Even though September HECM endorsements were down 3.7% to 5,590 compared to the previous month, a few reverse mortgage lenders have risen to the top as “clear winners” in terms of monthly numbers since Bank of America’s exit, notes the most recent Reverse Market Insight newsletter.
While numbers overall are lower than last year on the volume side, says John Lunde, president of RMI, Metlife, Genworth and Security One come out near the top given their dramatic jumps since the first quarter; Wells Fargo’s exit hasn’t really affected these numbers yet, he adds.
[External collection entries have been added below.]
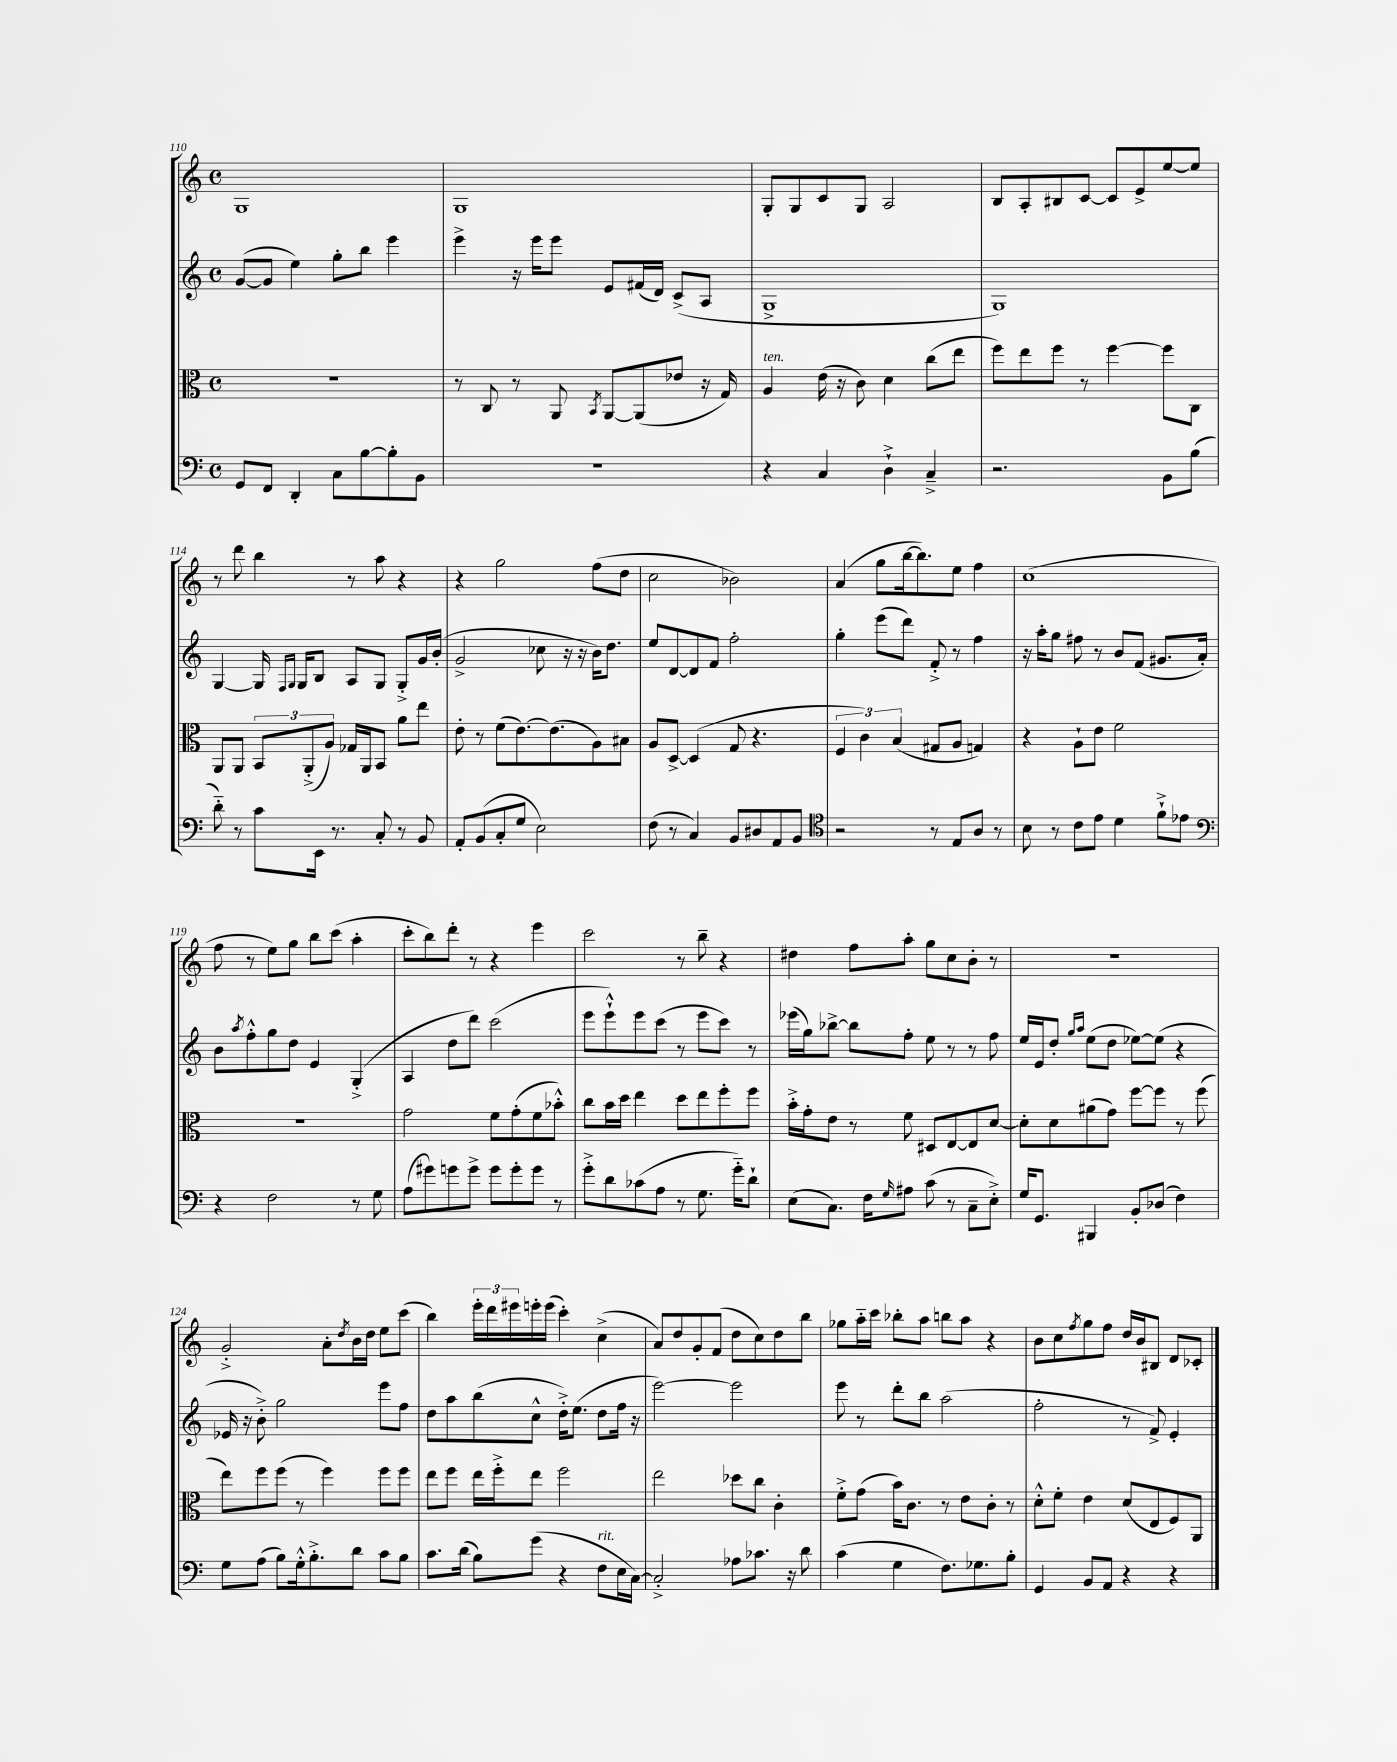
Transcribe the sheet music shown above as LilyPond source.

<<
\new StaffGroup <<
\new Staff = "s0" {
    \clef treble \key c \major \defaultTimeSignature \time 4/4
    g1 |
    g1 |
    g8-. g8 c'8 g8 a2 |
    b8 a8-. bis8 c'8~ c'8 e'8-> e''8~ e''8 |
    r8 d'''8 b''4 r8 a''8 r4 |
    r4 g''2 f''8( d''8 |
    c''2 bes'2) |
    a'4( g''8 b''16~ b''8.) e''8 f''4 |
    c''1( |
    f''8 r8 e''8) g''8 b''8 c'''8( a''4-. |
    c'''8-. b''8) d'''8-. r8 r4 e'''4 |
    c'''2 r8 b''8-- r4 |
    dis''4 f''8 a''8-. g''8 c''8 b'8-. r8 |
    r1 |
    g'2-.-> a'8-. \acciaccatura { d''8 } b'16 d''16 e''8 c'''8( |
    b''4) \tuplet 3/2 { e'''16-. d'''16 eis'''16 } e'''16-. e'''16( c'''4-.) c''4->( |
    a'8) d''8 g'8-. f'8( d''8 c''8) d''8 b''8 |
    ges''8 a''16-_ c'''16 bes''8-. a''8 b''8 a''8 r4 |
    b'8 c''8 \acciaccatura { f''8 } g''8 f''8 d''16 b'16 bis8 d'8 ces'8-. \bar "|." |
}
\new Staff = "s1" {
    \clef treble \key c \major \defaultTimeSignature \time 4/4
    g'8~( g'8 e''4) g''8-. b''8 e'''4 |
    e'''4-> r16 e'''16 e'''8 e'8 fis'16( d'16) c'8->( a8 |
    g1-> |
    g1) |
    g4~ g16 \grace { f16 g16 } g16 b8 a8 g8 g8-.-> g'16 b'16-.( |
    g'2-> ces''8 r16 r16 b'16) d''8. |
    e''8 d'8~ d'8 f'8 f''2-. |
    g''4-. e'''8( d'''8) f'8-.-> r8 f''4 |
    r16 a''16-. g''8 fis''8 r8 b'8 f'8( gis'8. a'16-.) |
    b'8 \acciaccatura { a''8 } f''8-.-^ g''8 d''8 e'4 g4-.->( |
    a4 d''8 d'''8) c'''2( |
    e'''8 e'''8-!-^) e'''8 c'''8( r8 e'''8 c'''8) r8 |
    ees'''16( g''16) bes''8~-> bes''8 f''8-. e''8 r8 r8 f''8 |
    e''16 e'16 d''8-. \grace { g''16 a''16 } e''8( d''8 ees''8~) ees''8( r4 |
    ees'16 r16 b'8-.->) g''2 e'''8 f''8 |
    d''8 a''8 b''8( c''8-^ d''16-.->) e''8.( d''8 f''16 r16 |
    e'''2~) e'''2 |
    e'''8 r8 d'''8-. b''8 a''2( |
    f''2-. r8 f'8->) e'4-. \bar "|." |
}
\new Staff = "s2" {
    \clef alto \key c \major \defaultTimeSignature \time 4/4
    R1 |
    r8 c8 r8 a,8 \acciaccatura { b,8 } a,8~ a,8( ees'8 r16 g16) |
    a4^\markup { \italic "ten." } e'16( r16 c'8) d'4 c''8( e''8 |
    f''8) e''8 f''8 r8 f''4~ f''8 c8 |
    a,8 a,8 \tuplet 3/2 { b,8 a,8-.->( a8) } ges16 a,16 b,8 a'8 e''8 |
    e'8-. r8 f'8( e'8.~) e'8.( a8) bis8 |
    a8 d8~-> d4( g8 r4. |
    \tuplet 3/2 { f4 c'4) b4( } gis8 a8 g4) |
    r4 a8-! e'8 f'2 |
    R1 |
    g'2 f'8 g'8-.( f'8 bes'8-.-^) |
    c''8 b'16 d''16 e''4 d''8 e''8 f''8-. f''8 |
    b'16-.-> g'16-. e'8 r8 f'8 dis8 e8~ e8 d'8~ |
    d'8-. d'8 ais'8( g'8) f''8~ f''8 r8 f''8( |
    e''8) f''8 f''8( r8 f''4) f''8 f''8 |
    e''8 f''8 e''16 f''16-.-> e''8 f''2 |
    e''2 des''8 c''8 c'4-. |
    f'8-.-> g'8( b'16) c'8. r8 e'8 c'8-. r8 |
    d'8-.-^ f'8-. e'4 d'8( e8 f8) a,8 \bar "|." |
}
\new Staff = "s3" {
    \clef bass \key c \major \defaultTimeSignature \time 4/4
    g,8 f,8 d,4-. c8 b8~ b8-. b,8 |
    R1 |
    r4 c4 d4-!-> c4---> |
    r2. b,8 b8( |
    d'8-_) r8 c'8 e,16 r8. c8-. r8 b,8 |
    a,8-. b,8( c8-. g8 e2) |
    f8( r8 c4) b,8 dis8 a,8 b,8 |
    \clef tenor r2 r8 e8 a8 r8 |
    b8 r8 c'8 e'8 d'4 f'8-!-> ees'8 |
    \clef bass r4 f2 r8 g8 |
    a8( gis'8) g'8 g'8-> g'8 g'8-. g'8 r8 |
    g'8-.-> d'8 ces'8( a8 r8 g8. g'16-_) d'8-! |
    e8( c8.) f16 \grace { g16 } ais8 c'8( r8 c8-- e8-.->) |
    g16 g,8. bis,,4 b,8-. des8( f4) |
    g8 a8( b8) g16-.-^ b8.-.-> d'8 c'8 b8 |
    c'8. d'16( b8) g'8( r4 f8^\markup { \italic "rit." } e16 c16~) |
    c2-.-> aes8 ces'8. r16 d'8 |
    c'4( g4 f8.) ges8. b8-. |
    g,4 b,8 a,8 r4 r4 \bar "|." |
}
>>
>>
\layout { \context { \Score currentBarNumber = #110 } }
Source: Reverse Market Insight, 2011
The number of active lenders also decreased somewhat but has appeared to bottom out in the low 200’s for the past few months, so most of the impact from the Federal Housing Administration’s lender approval changes is already apparent in that figure, says Lunde.
Despite the overall downturn in HECM endorsements, seven out of 10 regions increased in September; the four highest volume markets dropped 335 units, while the bottom six increased 118 units.
Northwest/Alaska had the largest unit volume increase at 33 units, or 12%, while Rocky Mountain had a slightly higher percentage increase, up 12.6% and 29 units. However, three of the biggest regions—Southeast/Caribbean, Southwest, and Mid-Atlantic—had negative monthly growth.